Feeding Young Materialists. . . .


A fish out of water. . . that's exactly what I felt like six years ago when I joined a group of about 300 highly-energized and motivated young adults (most of them twenty-something) who had gathered for a few days in central Florida to learn and share their secrets regarding how to sell anything and everything to kids, aged 2 to 12. These were some of the most creative folks I had ever met. They knew the culture, were constantly living on their toes, and were doing anything and everything to get into the pocketbooks of kids and their parents with a single-minded commitment to pursuing that end and justifying any means on the road to get there. My deepest suspicions were confirmed, and it was very depressing. I liken the experience to having watched a marionnette show, when suddenly, the top curtain fell, revealing the people who were doing all the pulling and manipulating on the puppets' strings.

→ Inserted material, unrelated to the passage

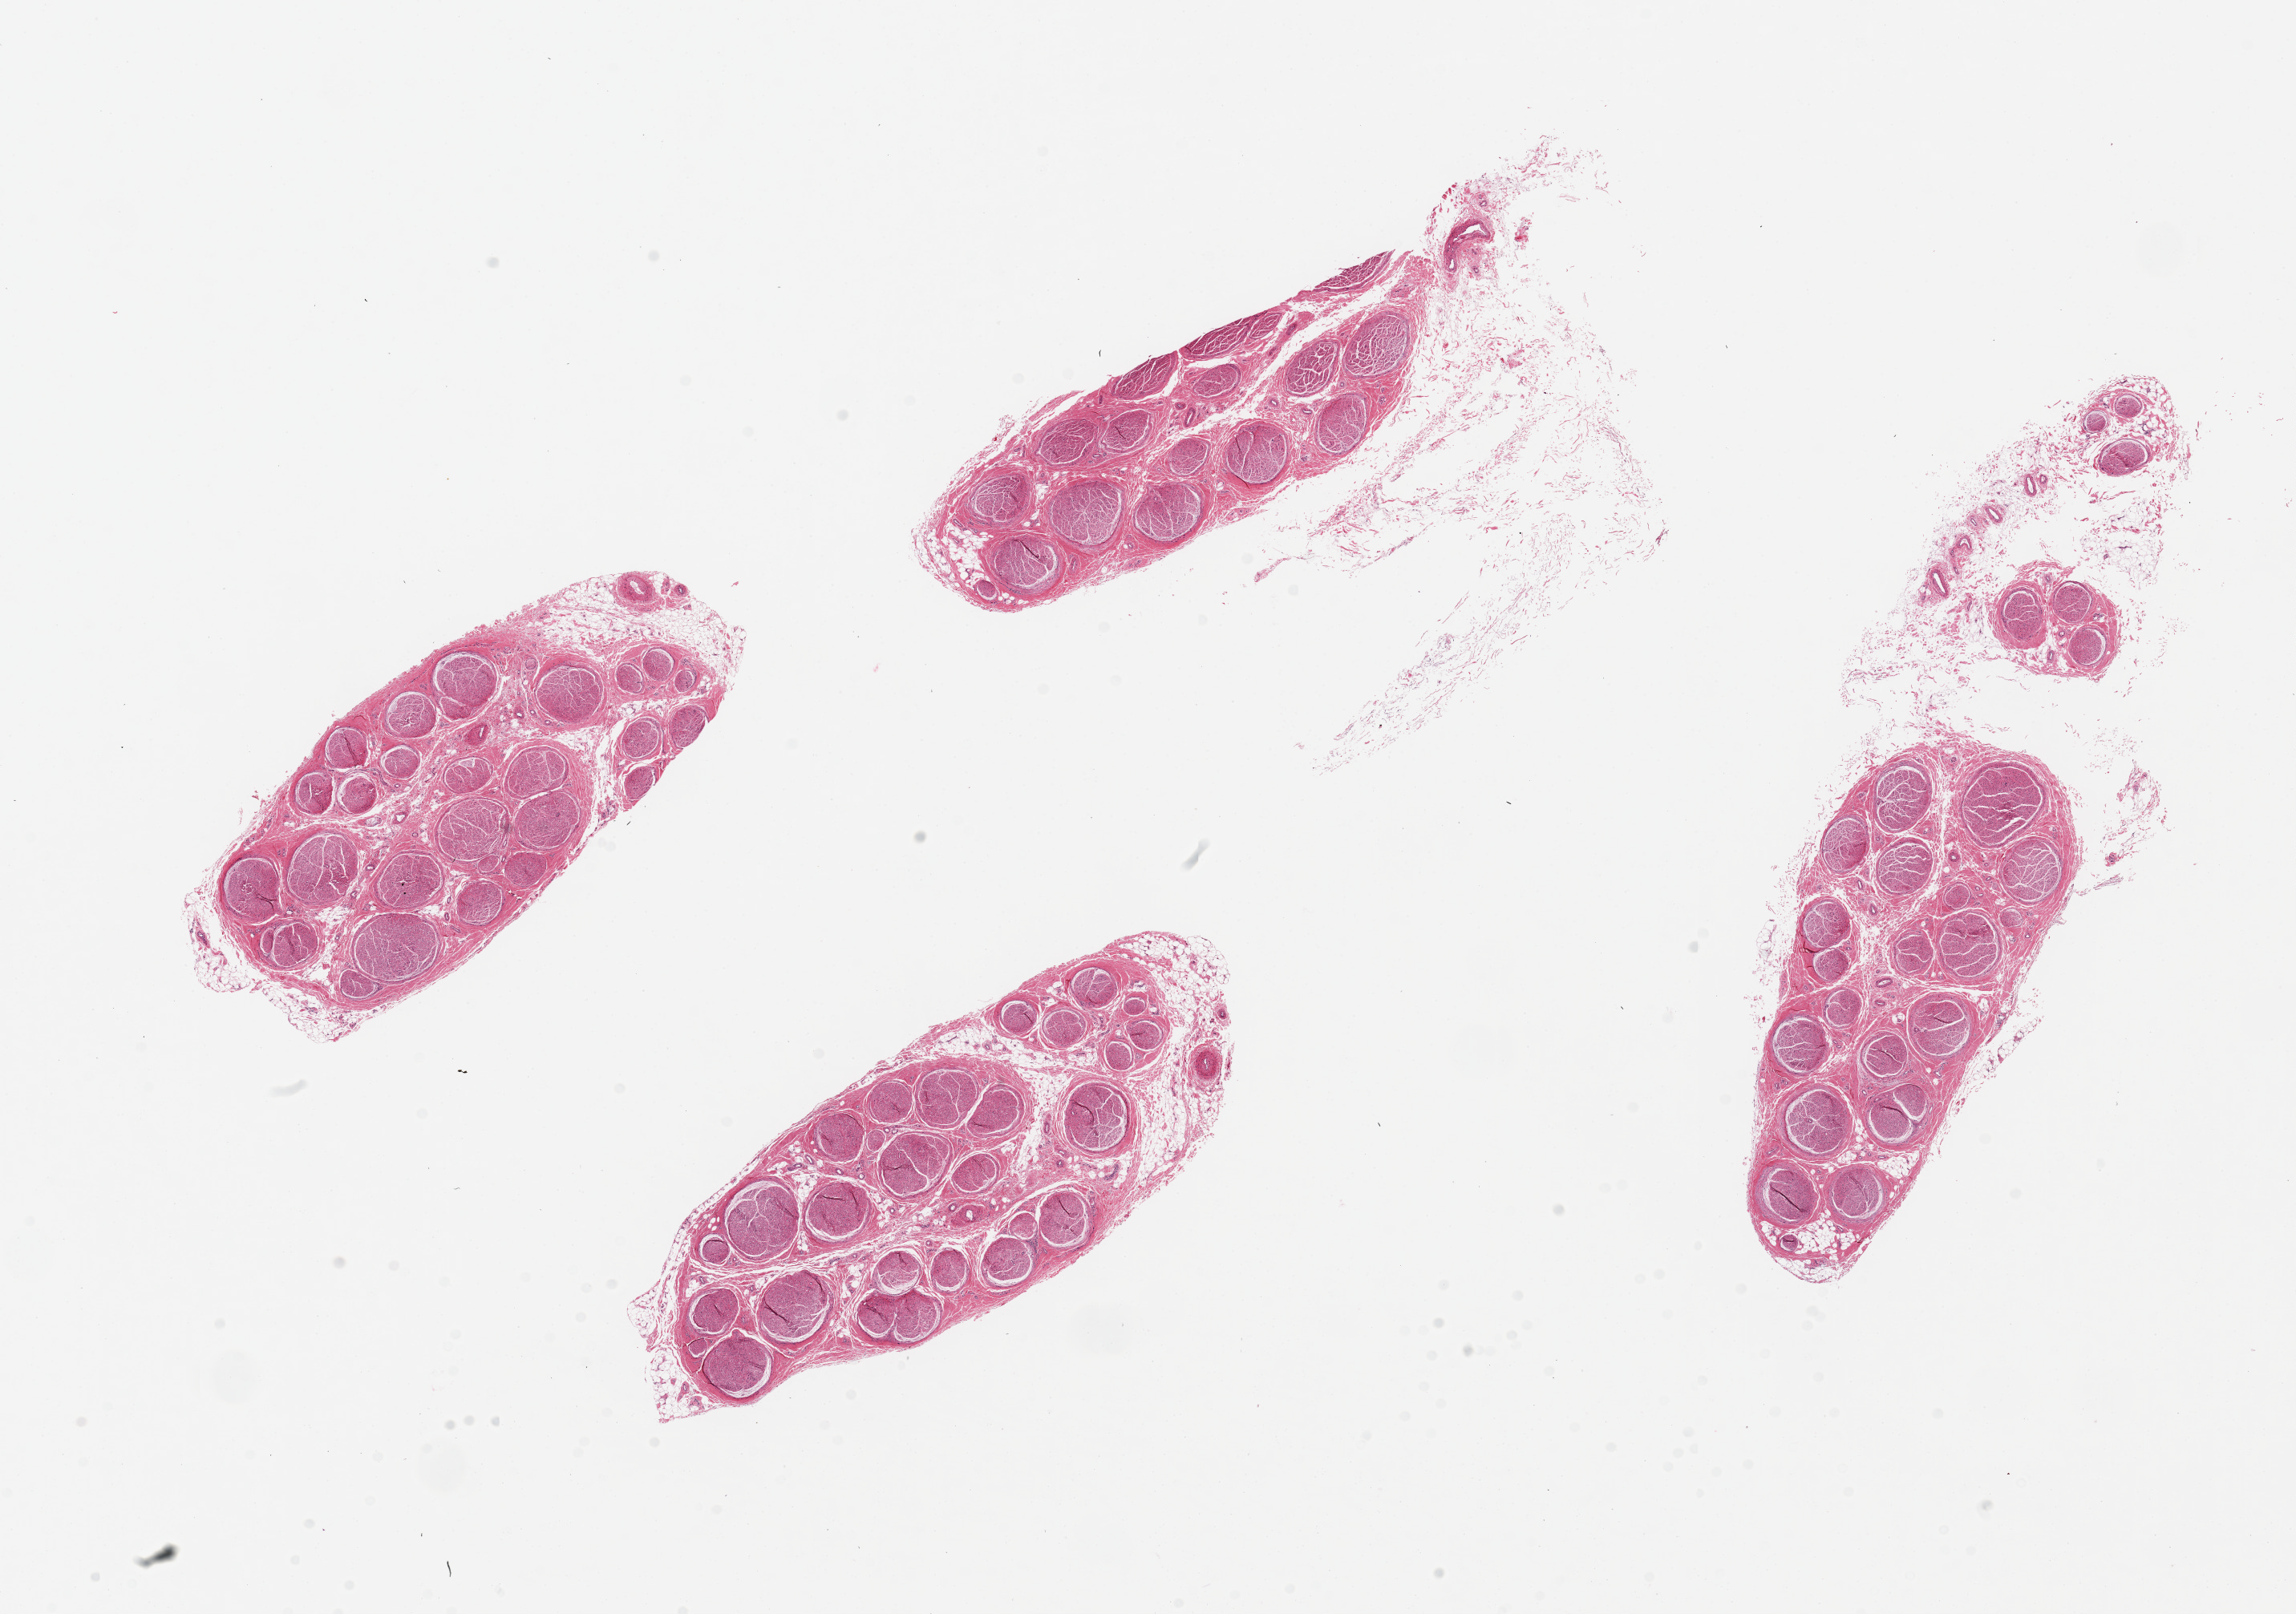
Haematoxylin and eosin whole-slide image — shown as a low-resolution overview of the whole scanned area (about 22.6 x 15.9 mm). PAXgene-fixed paraffin-embedded (PFPE) section. Target tissue: tibial nerve. Donor tissue sample. Donor: male.
Review note (as recorded): 4 pieces, up to 9x3.5mm; adherent nubbin of fat on 2, generally clean good specimens.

The competition for the hearts, minds, money, and life-long allegiance of the youngest of our young hasn't subsided. In fact, it continues to snowball in its intensity and reach. The other day I ran across a great little article from the Orlando Sentinel's Sandra Pedicini, "Teen clothiers targeting pre-teen market." She writes, "Clothing stores aimed at teenagers and twentysomethings are expanding their reach, trying to hook customers barely out of kindergarten with their own teen lines." With age aspiration and age compression leading pre-schoolers to want to be seen, perceived, and treated like they're in elementary school - and elementary-aged kids wanting to be at middle-school age, it's a logical strategy. Add to that the $13.4 billion spent annually on teen clothing, and it makes even more sense. For example, there's Aeropostale and their P.S. store for kids ages 7 to 12. Visit the P.S. website and you'll see three happy and fulfilled young Aeropostale billboards. Visit Forever 21's homepage for their HTG81 brand for children 6 to 14, and you see happy kids sporting the brand.

Marketing works. It's worked for years. Today's marketing experts are bearing the fruit of the successful efforts of past generations of product evangelists. It's ingrained in the very fabric of who we are. Pedicini quotes branding-strategist Eli Portnoy: "Little kids are so status-conscious about clothing now, more than ever. It was a natural evolution for young college, teenage brands - Why not go after them younger and get them hooked into your brands?"

Contemporary Christians may pride themselves on the fact that there are no literal golden calves sitting in our midst. But the subtle draw of idolatry weaves itself in and through us without us ever knowing it. . . and we might not see it until we catch ourselves leafing longingly through the piles and piles of consumer catalogs that fill our mailboxes, feeling good when we're going to or at the mall, or when we allow our young to wear t-shirts emblazoned with "SHOPPING RULES!" or "BORN TO SHOP."

C.S. Lewis got it right when he wrote, "If I find in myself a desire which no experience in this world can satisfy, the most probable explanation is that I was made for another world." That's where we need to live. It's where we must spend everything we have and everything we are.

3 comments:

chap said...

yikes walt! things get more complicated and saturated each day.

thanks for the blessings you send our way in terms of perspective and worldview each day! God bless your ministry and your healing.

ty

Patricia said...

Hi Walt! Thanks for posting this...it is sadly very true. What bothers me even more are the Christians that are doing the same kind of marketing - the ones who are creating "golden calves" and dangling them like carrots before their brothers and sisters in Christ. We do it with our own Christian "brands", using words like "the secret to...". I find it hard to believe that God is happy with the ways His people try to manipulate the hearts and minds of others just to make a sale. We expect it from the world, but not from the Church.

Christine said...

Oh, how I wish this could enetrate Christian hearts--for good! So much wisdom here. Thank you.